Haussknechtia

Scientific classification
- Kingdom: Plantae
- Clade: Tracheophytes
- Clade: Angiosperms
- Clade: Eudicots
- Clade: Asterids
- Order: Apiales
- Family: Apiaceae
- Subfamily: Apioideae
- Tribe: Pimpinelleae
- Genus: Haussknechtia Boiss.
- Species: H. elymaitica
- Binomial name: Haussknechtia elymaitica Boiss.
- Synonyms: Dorema elymaitica (Boiss.) Koso-Pol.

= Haussknechtia =

- Genus: Haussknechtia
- Species: elymaitica
- Authority: Boiss.
- Synonyms: Dorema elymaitica (Boiss.) Koso-Pol.
- Parent authority: Boiss.

Genus of plants

Haussknechtia is a monotypic genus of flowering plants belonging to the family Apiaceae. It only contains one species, Haussknechtia elymaitica. It is commonly known as johour or white celery in Iran.

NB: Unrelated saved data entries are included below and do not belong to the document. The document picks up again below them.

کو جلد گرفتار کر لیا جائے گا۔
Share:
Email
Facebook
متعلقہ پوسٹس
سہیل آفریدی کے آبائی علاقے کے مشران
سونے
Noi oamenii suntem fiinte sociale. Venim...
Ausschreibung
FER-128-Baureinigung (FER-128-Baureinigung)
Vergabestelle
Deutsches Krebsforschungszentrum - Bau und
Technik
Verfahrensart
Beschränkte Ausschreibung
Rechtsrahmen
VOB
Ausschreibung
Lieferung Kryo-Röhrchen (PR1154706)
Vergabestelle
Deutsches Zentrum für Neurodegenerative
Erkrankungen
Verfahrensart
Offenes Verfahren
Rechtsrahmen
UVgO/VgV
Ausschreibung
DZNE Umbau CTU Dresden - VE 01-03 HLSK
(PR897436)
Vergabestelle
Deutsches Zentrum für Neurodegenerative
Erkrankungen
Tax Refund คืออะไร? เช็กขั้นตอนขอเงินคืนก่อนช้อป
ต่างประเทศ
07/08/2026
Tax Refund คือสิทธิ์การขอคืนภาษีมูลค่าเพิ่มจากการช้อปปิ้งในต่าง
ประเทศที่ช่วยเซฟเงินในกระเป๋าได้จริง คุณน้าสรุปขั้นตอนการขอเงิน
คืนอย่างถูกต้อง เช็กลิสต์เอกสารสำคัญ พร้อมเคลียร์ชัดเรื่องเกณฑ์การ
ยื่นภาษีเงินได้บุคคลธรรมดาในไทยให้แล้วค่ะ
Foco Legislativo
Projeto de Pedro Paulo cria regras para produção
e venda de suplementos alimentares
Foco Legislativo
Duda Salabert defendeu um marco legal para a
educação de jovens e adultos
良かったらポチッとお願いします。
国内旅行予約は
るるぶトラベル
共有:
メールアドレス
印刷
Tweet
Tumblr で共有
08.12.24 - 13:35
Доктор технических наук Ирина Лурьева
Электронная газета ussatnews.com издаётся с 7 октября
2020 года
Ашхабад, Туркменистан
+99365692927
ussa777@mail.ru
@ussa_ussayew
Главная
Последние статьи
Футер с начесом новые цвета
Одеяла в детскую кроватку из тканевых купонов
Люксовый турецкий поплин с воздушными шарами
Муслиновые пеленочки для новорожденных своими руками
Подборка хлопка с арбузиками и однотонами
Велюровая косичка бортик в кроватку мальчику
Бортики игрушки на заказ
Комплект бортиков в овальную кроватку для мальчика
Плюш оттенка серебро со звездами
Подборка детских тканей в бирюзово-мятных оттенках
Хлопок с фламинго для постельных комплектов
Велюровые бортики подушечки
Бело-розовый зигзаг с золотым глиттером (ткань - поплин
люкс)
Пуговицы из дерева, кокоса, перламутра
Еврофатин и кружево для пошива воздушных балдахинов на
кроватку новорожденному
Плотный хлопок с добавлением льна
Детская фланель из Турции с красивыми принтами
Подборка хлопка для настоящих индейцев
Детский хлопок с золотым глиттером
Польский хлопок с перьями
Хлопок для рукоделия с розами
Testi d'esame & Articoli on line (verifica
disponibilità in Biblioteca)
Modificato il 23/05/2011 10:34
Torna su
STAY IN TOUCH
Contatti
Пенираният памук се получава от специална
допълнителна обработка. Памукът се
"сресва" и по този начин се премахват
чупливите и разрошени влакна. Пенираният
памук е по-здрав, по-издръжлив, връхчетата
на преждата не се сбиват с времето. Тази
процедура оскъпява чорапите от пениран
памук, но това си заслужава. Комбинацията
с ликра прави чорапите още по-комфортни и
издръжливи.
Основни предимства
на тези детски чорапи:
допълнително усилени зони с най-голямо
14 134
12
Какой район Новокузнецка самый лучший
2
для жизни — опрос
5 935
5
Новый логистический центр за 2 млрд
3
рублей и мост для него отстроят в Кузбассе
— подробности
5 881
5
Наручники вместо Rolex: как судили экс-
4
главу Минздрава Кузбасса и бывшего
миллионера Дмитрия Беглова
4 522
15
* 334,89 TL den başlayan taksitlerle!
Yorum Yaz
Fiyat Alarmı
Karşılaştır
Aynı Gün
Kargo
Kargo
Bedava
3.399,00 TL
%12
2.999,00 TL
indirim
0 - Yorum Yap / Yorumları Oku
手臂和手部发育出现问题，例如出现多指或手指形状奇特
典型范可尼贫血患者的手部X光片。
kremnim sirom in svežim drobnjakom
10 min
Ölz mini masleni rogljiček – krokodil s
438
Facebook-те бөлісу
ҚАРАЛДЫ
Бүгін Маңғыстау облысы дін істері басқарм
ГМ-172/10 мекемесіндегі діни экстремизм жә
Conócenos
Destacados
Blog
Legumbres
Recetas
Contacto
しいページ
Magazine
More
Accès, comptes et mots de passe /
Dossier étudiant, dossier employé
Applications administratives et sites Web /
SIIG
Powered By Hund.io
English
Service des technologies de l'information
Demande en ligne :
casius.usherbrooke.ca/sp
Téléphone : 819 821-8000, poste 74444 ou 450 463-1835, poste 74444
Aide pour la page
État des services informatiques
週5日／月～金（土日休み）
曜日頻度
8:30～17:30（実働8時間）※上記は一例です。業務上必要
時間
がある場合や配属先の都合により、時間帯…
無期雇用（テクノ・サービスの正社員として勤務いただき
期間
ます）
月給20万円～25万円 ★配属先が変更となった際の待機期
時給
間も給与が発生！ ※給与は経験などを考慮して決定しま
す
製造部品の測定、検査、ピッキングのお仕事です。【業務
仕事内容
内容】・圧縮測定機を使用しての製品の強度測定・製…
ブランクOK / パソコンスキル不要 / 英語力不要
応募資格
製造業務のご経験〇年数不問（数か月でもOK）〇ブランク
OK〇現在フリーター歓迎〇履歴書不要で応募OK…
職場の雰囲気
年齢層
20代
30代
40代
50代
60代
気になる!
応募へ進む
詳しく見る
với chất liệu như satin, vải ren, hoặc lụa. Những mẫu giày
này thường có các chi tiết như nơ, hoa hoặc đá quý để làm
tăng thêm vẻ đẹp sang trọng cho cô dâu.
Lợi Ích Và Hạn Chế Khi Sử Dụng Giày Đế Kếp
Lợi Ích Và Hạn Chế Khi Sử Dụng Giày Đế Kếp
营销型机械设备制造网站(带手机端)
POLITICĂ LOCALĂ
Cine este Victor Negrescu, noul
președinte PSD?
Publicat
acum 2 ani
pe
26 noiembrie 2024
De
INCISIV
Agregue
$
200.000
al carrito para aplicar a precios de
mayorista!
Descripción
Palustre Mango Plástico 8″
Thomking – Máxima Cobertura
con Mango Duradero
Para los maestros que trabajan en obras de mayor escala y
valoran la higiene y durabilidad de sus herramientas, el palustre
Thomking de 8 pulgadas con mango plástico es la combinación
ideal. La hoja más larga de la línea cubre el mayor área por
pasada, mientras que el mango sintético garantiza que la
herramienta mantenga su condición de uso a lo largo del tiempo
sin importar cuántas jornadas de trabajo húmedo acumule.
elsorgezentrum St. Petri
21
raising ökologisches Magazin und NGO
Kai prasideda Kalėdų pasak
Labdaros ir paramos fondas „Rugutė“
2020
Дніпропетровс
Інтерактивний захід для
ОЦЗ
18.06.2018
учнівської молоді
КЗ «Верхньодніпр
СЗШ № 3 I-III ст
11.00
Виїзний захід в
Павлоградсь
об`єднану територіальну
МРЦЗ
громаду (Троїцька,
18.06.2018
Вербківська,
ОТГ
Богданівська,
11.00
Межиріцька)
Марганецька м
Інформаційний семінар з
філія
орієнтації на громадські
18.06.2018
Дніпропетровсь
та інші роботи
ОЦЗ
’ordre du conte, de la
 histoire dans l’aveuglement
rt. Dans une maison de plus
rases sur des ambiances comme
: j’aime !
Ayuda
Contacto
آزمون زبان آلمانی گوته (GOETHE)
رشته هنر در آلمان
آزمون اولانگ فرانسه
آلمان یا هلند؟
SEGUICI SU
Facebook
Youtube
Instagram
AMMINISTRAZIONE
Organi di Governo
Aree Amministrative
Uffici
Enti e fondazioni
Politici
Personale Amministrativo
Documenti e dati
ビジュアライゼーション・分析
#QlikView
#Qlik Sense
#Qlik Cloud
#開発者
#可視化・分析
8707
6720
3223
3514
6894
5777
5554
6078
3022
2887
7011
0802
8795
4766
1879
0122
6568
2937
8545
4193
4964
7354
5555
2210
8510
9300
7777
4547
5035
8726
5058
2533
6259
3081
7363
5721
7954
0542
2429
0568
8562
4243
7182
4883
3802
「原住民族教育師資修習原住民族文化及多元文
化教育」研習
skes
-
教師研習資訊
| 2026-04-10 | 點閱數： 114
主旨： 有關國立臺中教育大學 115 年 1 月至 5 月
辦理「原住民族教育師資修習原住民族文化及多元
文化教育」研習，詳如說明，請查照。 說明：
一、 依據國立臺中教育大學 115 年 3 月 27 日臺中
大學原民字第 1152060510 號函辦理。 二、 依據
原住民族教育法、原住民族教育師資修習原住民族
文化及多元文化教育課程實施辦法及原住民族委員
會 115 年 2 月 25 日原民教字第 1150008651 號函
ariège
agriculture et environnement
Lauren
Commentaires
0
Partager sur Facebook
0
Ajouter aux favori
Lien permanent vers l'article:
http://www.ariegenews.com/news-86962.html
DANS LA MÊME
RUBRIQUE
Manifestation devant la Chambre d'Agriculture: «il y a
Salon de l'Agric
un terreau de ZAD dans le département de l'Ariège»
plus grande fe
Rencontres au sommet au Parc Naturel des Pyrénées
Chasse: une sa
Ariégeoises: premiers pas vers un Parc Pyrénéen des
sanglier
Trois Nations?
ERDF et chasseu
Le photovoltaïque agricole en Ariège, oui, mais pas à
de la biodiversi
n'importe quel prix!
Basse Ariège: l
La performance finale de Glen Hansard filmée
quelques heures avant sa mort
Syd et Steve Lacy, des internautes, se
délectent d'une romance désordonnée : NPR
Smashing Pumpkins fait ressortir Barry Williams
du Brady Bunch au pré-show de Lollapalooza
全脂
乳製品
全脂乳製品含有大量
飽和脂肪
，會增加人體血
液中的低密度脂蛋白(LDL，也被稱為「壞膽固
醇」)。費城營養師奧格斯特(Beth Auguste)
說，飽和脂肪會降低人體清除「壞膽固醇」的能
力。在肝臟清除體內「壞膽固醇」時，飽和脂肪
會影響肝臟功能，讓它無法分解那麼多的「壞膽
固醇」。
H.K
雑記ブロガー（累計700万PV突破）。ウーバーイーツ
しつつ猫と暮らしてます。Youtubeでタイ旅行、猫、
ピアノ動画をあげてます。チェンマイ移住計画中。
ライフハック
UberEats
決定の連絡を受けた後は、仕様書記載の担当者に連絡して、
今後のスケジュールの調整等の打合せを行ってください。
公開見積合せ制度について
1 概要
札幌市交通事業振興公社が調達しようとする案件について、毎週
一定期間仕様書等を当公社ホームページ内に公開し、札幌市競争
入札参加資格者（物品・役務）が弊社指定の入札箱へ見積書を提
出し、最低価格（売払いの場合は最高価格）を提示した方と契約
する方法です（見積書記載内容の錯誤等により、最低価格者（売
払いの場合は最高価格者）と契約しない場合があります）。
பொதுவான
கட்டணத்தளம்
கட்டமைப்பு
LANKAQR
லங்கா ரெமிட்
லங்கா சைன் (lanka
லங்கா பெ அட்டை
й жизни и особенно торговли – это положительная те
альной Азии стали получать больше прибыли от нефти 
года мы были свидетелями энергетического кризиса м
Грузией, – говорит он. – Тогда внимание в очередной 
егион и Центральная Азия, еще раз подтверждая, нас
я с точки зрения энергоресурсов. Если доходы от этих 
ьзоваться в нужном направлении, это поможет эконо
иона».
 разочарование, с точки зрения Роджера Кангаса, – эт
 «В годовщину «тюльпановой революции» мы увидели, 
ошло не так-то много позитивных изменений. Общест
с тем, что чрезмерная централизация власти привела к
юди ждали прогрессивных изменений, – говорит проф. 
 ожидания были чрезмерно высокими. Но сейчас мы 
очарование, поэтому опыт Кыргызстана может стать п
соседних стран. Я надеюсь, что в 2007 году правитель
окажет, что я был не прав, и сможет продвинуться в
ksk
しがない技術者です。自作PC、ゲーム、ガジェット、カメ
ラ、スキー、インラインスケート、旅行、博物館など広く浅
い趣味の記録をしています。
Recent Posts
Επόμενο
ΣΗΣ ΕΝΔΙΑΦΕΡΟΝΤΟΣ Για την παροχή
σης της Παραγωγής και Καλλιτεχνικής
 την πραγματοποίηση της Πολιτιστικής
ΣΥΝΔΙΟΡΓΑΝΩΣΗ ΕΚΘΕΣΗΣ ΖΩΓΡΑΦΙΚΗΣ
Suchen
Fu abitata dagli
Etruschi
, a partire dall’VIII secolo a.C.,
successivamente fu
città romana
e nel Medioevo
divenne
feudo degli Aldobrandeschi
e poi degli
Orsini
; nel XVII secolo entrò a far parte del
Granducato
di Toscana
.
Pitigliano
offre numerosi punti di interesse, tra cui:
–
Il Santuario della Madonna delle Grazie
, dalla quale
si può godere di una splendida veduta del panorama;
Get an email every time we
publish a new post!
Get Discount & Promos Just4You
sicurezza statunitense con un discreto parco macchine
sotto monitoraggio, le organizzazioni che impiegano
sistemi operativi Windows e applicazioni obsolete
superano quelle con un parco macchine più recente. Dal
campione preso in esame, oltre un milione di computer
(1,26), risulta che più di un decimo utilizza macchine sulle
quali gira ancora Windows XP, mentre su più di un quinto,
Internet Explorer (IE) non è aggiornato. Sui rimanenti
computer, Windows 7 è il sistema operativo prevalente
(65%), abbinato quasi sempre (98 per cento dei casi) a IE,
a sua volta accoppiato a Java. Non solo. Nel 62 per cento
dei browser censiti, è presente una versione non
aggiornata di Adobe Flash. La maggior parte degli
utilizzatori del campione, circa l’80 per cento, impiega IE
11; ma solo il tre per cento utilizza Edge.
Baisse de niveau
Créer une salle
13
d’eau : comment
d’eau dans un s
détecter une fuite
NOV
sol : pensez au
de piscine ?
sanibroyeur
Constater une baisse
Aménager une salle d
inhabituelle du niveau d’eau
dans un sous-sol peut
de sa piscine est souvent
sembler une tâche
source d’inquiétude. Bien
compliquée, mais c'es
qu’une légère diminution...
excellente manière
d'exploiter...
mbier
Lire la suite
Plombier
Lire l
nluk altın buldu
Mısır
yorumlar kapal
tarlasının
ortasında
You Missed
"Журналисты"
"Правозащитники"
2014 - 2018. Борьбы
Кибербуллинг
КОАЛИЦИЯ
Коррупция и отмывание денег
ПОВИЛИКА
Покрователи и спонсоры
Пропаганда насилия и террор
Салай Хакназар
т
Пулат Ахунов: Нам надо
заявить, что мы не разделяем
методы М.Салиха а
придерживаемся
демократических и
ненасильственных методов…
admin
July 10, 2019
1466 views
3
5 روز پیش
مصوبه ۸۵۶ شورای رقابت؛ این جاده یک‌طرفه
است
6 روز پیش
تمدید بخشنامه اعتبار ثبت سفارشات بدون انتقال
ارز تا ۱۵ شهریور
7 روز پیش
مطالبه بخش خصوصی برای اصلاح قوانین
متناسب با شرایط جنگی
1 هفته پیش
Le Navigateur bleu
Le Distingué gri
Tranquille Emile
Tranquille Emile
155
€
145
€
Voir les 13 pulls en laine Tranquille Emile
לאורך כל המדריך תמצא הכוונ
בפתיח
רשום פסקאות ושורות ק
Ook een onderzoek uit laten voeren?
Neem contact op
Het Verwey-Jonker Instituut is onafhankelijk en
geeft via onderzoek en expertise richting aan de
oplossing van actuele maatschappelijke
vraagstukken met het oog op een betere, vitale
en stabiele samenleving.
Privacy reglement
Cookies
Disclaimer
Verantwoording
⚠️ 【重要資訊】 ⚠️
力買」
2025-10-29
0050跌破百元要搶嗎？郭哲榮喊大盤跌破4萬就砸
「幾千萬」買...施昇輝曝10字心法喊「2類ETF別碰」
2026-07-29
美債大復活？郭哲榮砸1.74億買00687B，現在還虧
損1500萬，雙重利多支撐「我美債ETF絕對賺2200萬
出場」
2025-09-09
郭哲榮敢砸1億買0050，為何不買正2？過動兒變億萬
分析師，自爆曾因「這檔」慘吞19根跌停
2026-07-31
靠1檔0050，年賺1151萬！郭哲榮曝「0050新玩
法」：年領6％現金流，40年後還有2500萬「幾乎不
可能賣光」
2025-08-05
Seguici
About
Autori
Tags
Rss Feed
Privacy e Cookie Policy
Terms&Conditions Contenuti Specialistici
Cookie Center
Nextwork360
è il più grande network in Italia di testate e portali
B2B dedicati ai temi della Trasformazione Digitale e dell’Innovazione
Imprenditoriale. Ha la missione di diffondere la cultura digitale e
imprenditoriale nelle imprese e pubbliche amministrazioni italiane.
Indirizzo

It is a perennial plant, that is 2-3 m tall glabrous (smooth) and with large bipinnatisect (deeply dissected segments) basal leaves and numerous flowers that are grouped in globose (rounded) umbels, situated on the usually simple or slightly branched stems.

It is native to Iran.

The genus name of Haussknechtia is in honour of Heinrich Carl Haussknecht (1838–1903), a German pharmacist and botanical collector. The Latin specific epithet of elymaitica refers to Elymais, an ancient region, in 2nd century BC to the early 3rd century AD.
Haussknechtia elymaitica was first described and published in Fl. Orient. Vol.2 on page 960 in 1872.